*** Opening Data provided ***

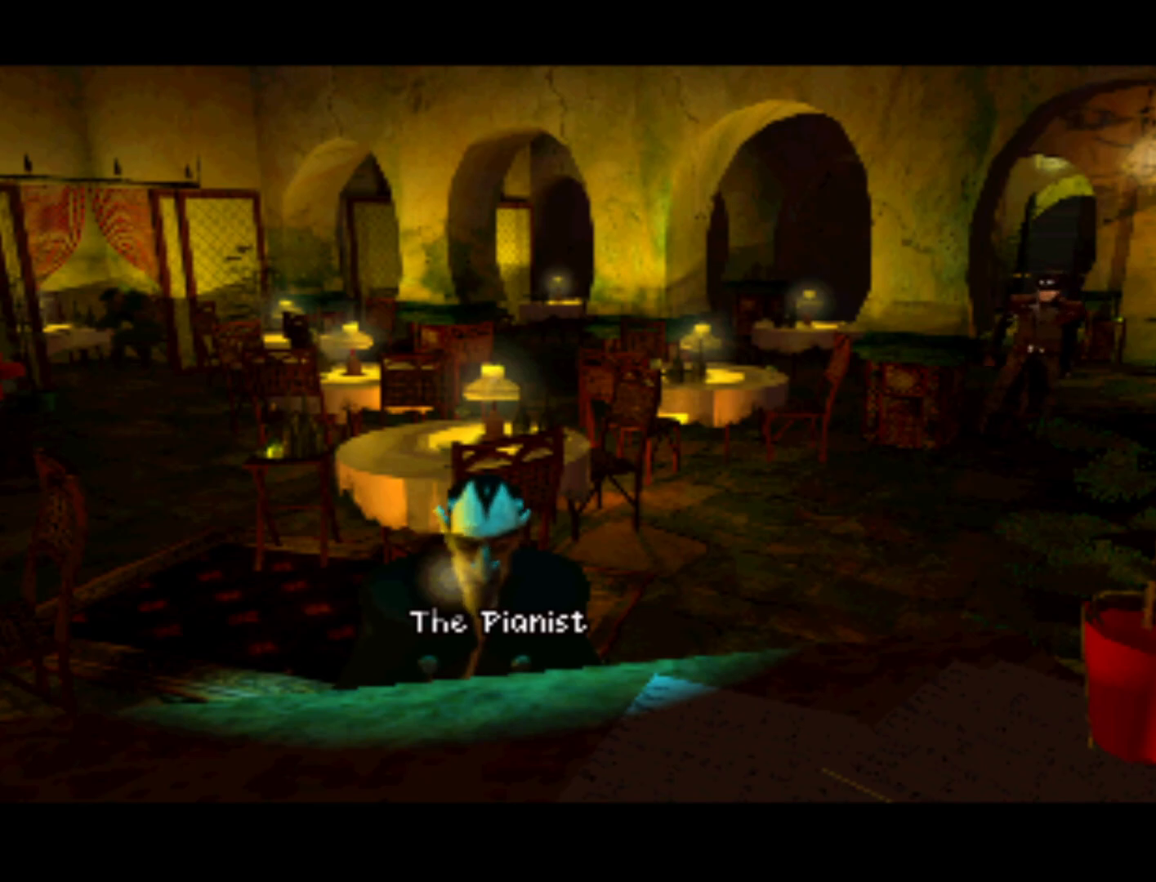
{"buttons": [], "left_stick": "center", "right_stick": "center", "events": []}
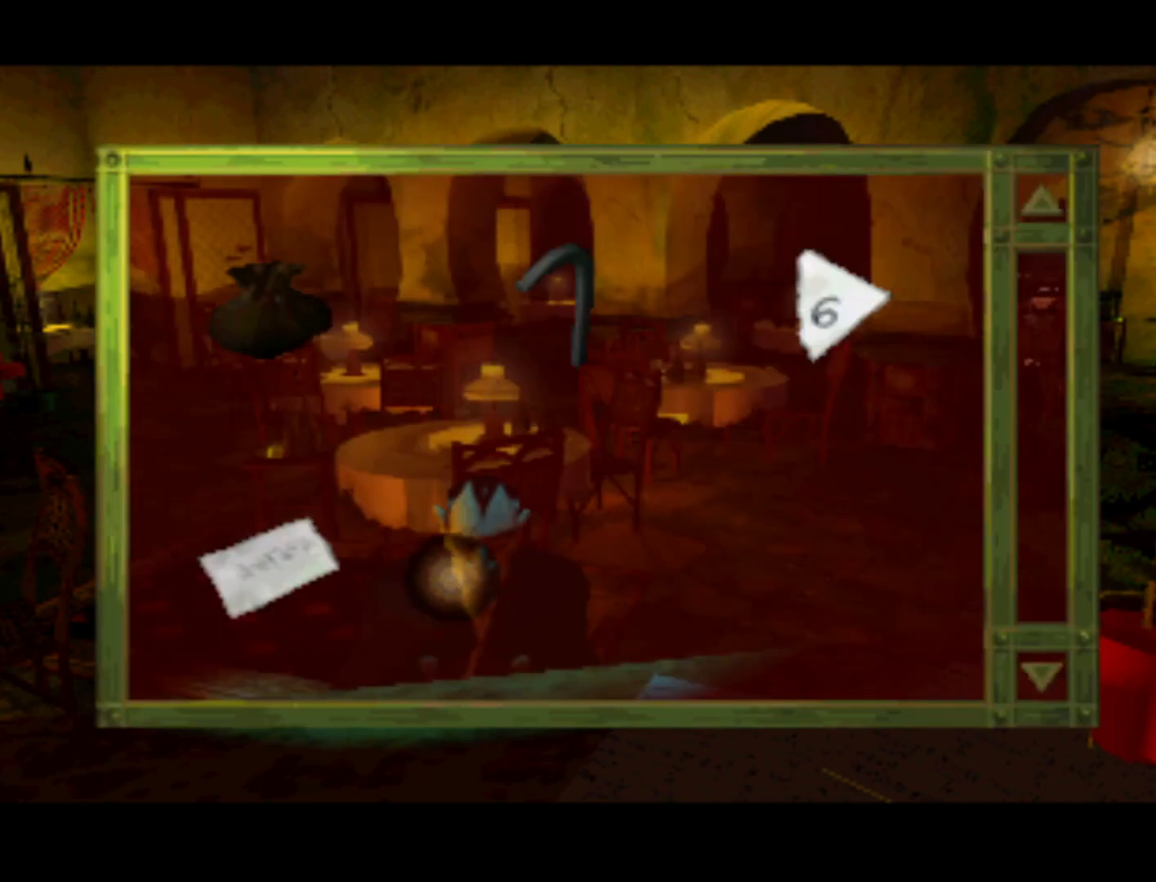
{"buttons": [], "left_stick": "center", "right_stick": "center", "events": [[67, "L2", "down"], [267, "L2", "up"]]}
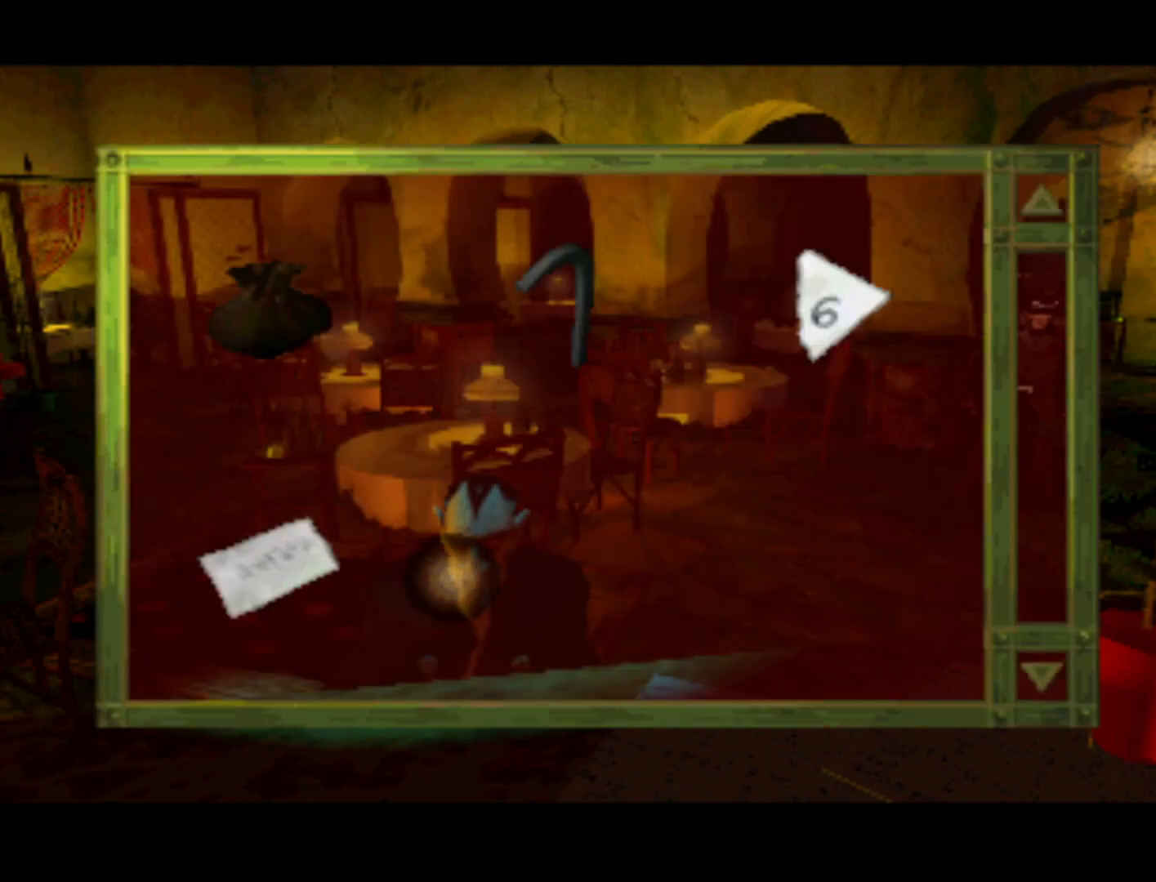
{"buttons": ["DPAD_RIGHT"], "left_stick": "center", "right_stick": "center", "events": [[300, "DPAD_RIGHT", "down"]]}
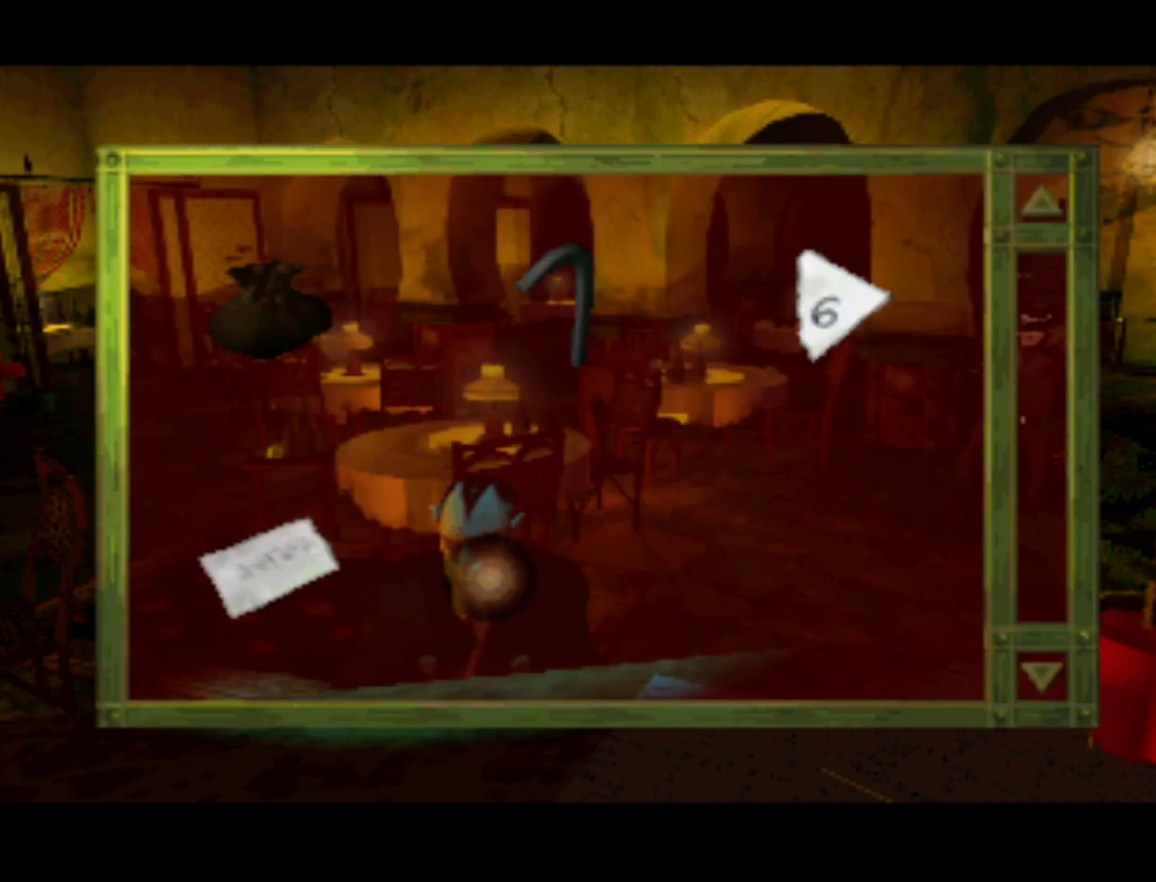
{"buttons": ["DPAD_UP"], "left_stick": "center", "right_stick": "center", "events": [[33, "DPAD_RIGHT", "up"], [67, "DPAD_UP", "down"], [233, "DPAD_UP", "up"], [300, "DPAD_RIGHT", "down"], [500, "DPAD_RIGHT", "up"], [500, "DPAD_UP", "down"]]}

*** Closing Data provided ***

Task prompt: I would like the data copied exactly as it stands, with no pictures included.

Response area:
{"buttons": [], "left_stick": "center", "right_stick": "center", "events": []}
{"buttons": [], "left_stick": "center", "right_stick": "center", "events": [[67, "L2", "down"], [267, "L2", "up"]]}
{"buttons": ["DPAD_RIGHT"], "left_stick": "center", "right_stick": "center", "events": [[300, "DPAD_RIGHT", "down"]]}
{"buttons": ["DPAD_UP"], "left_stick": "center", "right_stick": "center", "events": [[33, "DPAD_RIGHT", "up"], [67, "DPAD_UP", "down"], [233, "DPAD_UP", "up"], [300, "DPAD_RIGHT", "down"], [500, "DPAD_RIGHT", "up"], [500, "DPAD_UP", "down"]]}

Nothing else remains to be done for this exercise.